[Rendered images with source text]
..............................
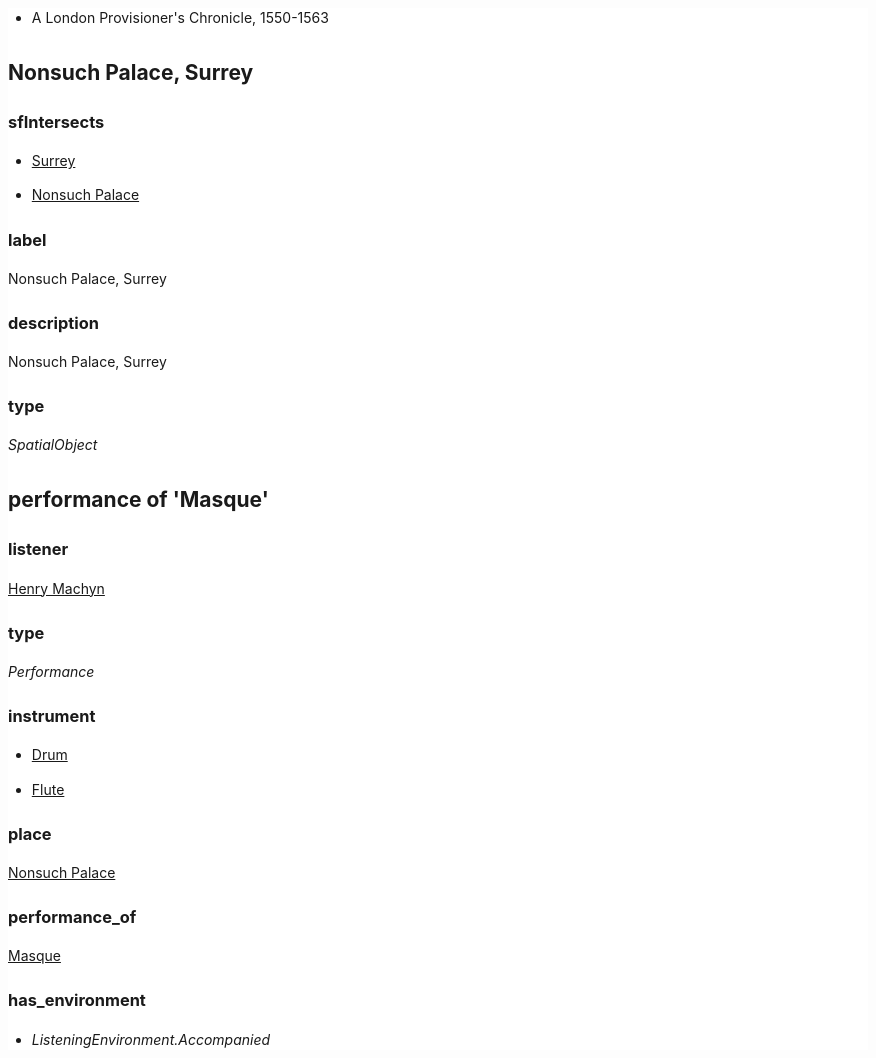  - A London Provisioner's Chronicle, 1550-1563

## Nonsuch Palace, Surrey

### sfIntersects

 - [Surrey](#Surrey)

 - [Nonsuch Palace](#Nonsuch-Palace)

### label


Nonsuch Palace, Surrey

### description


Nonsuch Palace, Surrey

### type


*SpatialObject*

## performance of 'Masque'

### listener


[Henry Machyn](#Henry-Machyn)

### type


*Performance*

### instrument

 - [Drum](#Drum)

 - [Flute](#Flute)

### place


[Nonsuch Palace](#Nonsuch-Palace)

### performance_of


[Masque](#Masque)

### has_environment

 - *ListeningEnvironment.Accompanied*

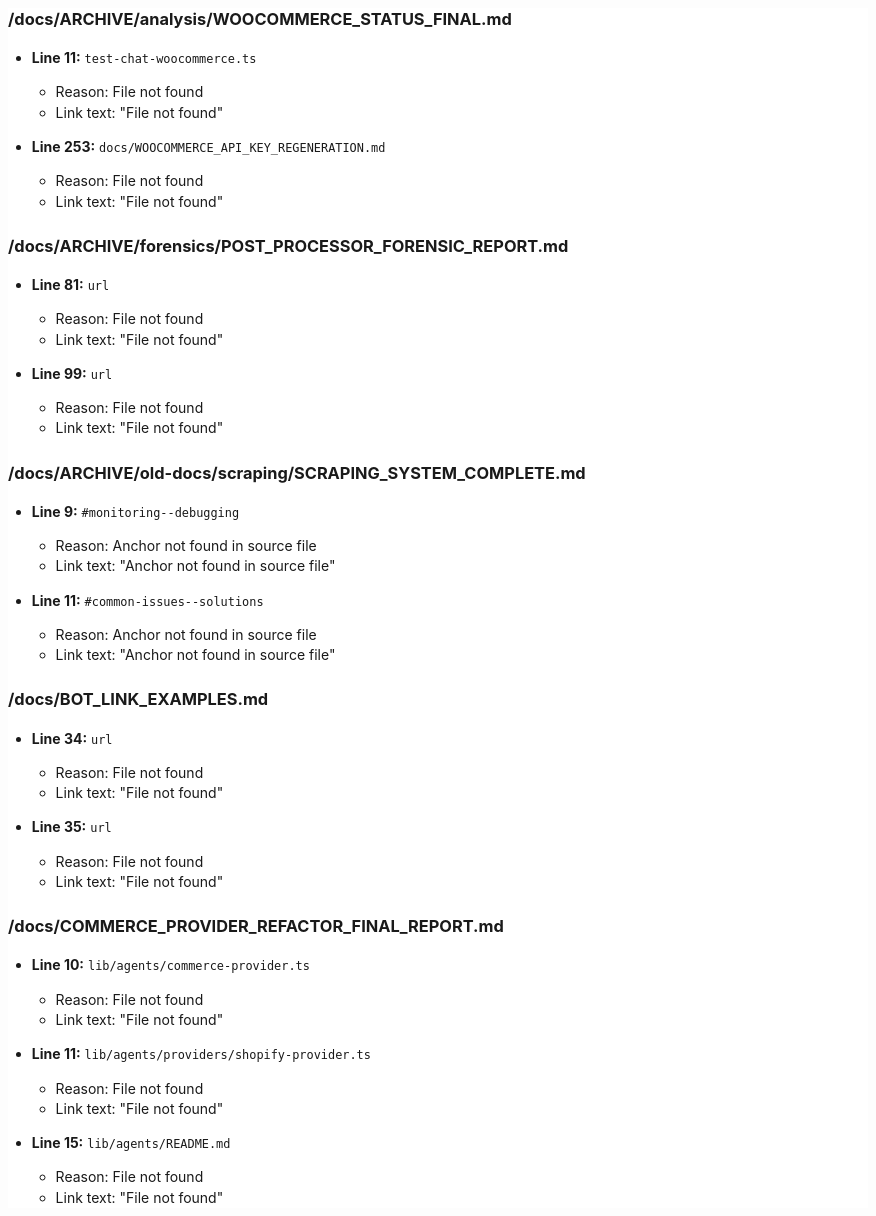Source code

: ### /docs/ARCHIVE/analysis/WOOCOMMERCE_STATUS_FINAL.md

- **Line 11:** `test-chat-woocommerce.ts`
  - Reason: File not found
  - Link text: "File not found"

- **Line 253:** `docs/WOOCOMMERCE_API_KEY_REGENERATION.md`
  - Reason: File not found
  - Link text: "File not found"

### /docs/ARCHIVE/forensics/POST_PROCESSOR_FORENSIC_REPORT.md

- **Line 81:** `url`
  - Reason: File not found
  - Link text: "File not found"

- **Line 99:** `url`
  - Reason: File not found
  - Link text: "File not found"

### /docs/ARCHIVE/old-docs/scraping/SCRAPING_SYSTEM_COMPLETE.md

- **Line 9:** `#monitoring--debugging`
  - Reason: Anchor not found in source file
  - Link text: "Anchor not found in source file"

- **Line 11:** `#common-issues--solutions`
  - Reason: Anchor not found in source file
  - Link text: "Anchor not found in source file"

### /docs/BOT_LINK_EXAMPLES.md

- **Line 34:** `url`
  - Reason: File not found
  - Link text: "File not found"

- **Line 35:** `url`
  - Reason: File not found
  - Link text: "File not found"

### /docs/COMMERCE_PROVIDER_REFACTOR_FINAL_REPORT.md

- **Line 10:** `lib/agents/commerce-provider.ts`
  - Reason: File not found
  - Link text: "File not found"

- **Line 11:** `lib/agents/providers/shopify-provider.ts`
  - Reason: File not found
  - Link text: "File not found"

- **Line 15:** `lib/agents/README.md`
  - Reason: File not found
  - Link text: "File not found"
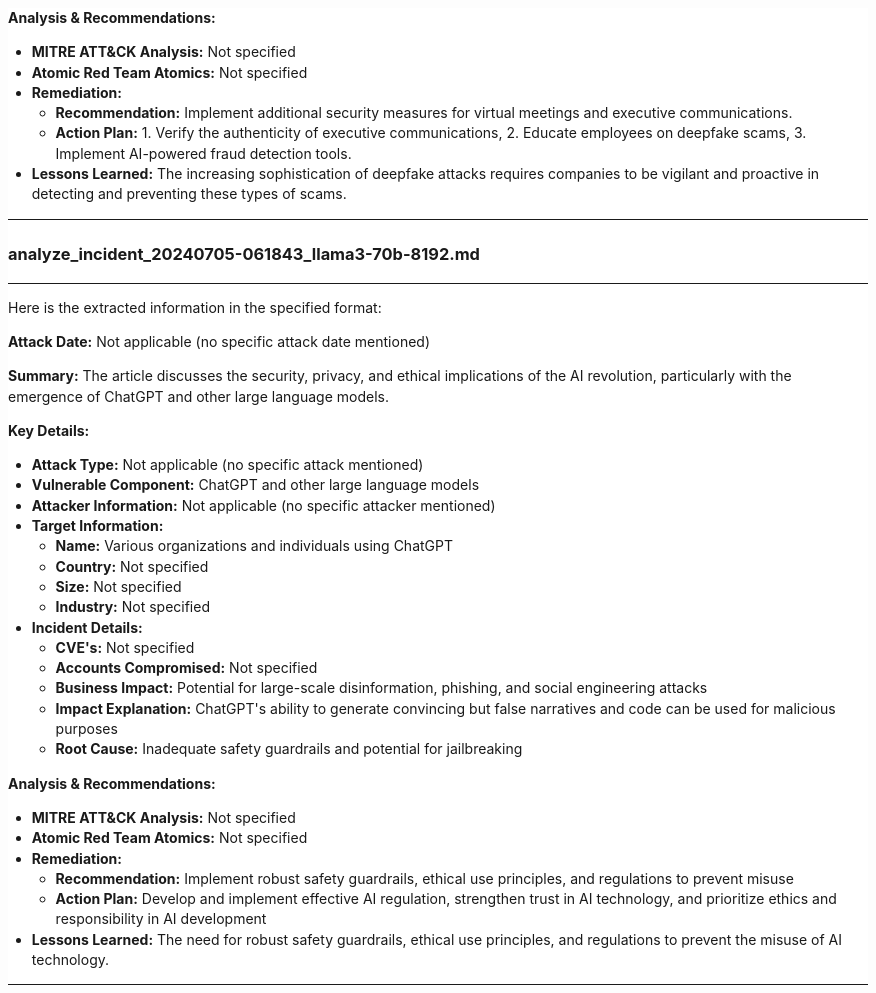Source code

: **Analysis & Recommendations:**

* **MITRE ATT&CK Analysis:** Not specified
* **Atomic Red Team Atomics:** Not specified
* **Remediation:**
	+ **Recommendation:** Implement additional security measures for virtual meetings and executive communications.
	+ **Action Plan:** 1. Verify the authenticity of executive communications, 2. Educate employees on deepfake scams, 3. Implement AI-powered fraud detection tools.
* **Lessons Learned:** The increasing sophistication of deepfake attacks requires companies to be vigilant and proactive in detecting and preventing these types of scams.

---

### analyze_incident_20240705-061843_llama3-70b-8192.md
---
Here is the extracted information in the specified format:

**Attack Date:** Not applicable (no specific attack date mentioned)

**Summary:** The article discusses the security, privacy, and ethical implications of the AI revolution, particularly with the emergence of ChatGPT and other large language models.

**Key Details:**

* **Attack Type:** Not applicable (no specific attack mentioned)
* **Vulnerable Component:** ChatGPT and other large language models
* **Attacker Information:** Not applicable (no specific attacker mentioned)
* **Target Information:**
	+ **Name:** Various organizations and individuals using ChatGPT
	+ **Country:** Not specified
	+ **Size:** Not specified
	+ **Industry:** Not specified
* **Incident Details:**
	+ **CVE's:** Not specified
	+ **Accounts Compromised:** Not specified
	+ **Business Impact:** Potential for large-scale disinformation, phishing, and social engineering attacks
	+ **Impact Explanation:** ChatGPT's ability to generate convincing but false narratives and code can be used for malicious purposes
	+ **Root Cause:** Inadequate safety guardrails and potential for jailbreaking

**Analysis & Recommendations:**

* **MITRE ATT&CK Analysis:** Not specified
* **Atomic Red Team Atomics:** Not specified
* **Remediation:**
	+ **Recommendation:** Implement robust safety guardrails, ethical use principles, and regulations to prevent misuse
	+ **Action Plan:** Develop and implement effective AI regulation, strengthen trust in AI technology, and prioritize ethics and responsibility in AI development
* **Lessons Learned:** The need for robust safety guardrails, ethical use principles, and regulations to prevent the misuse of AI technology.

---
..............................
In the data, count the lines that include the string "specified", then give that number and nothing more.

10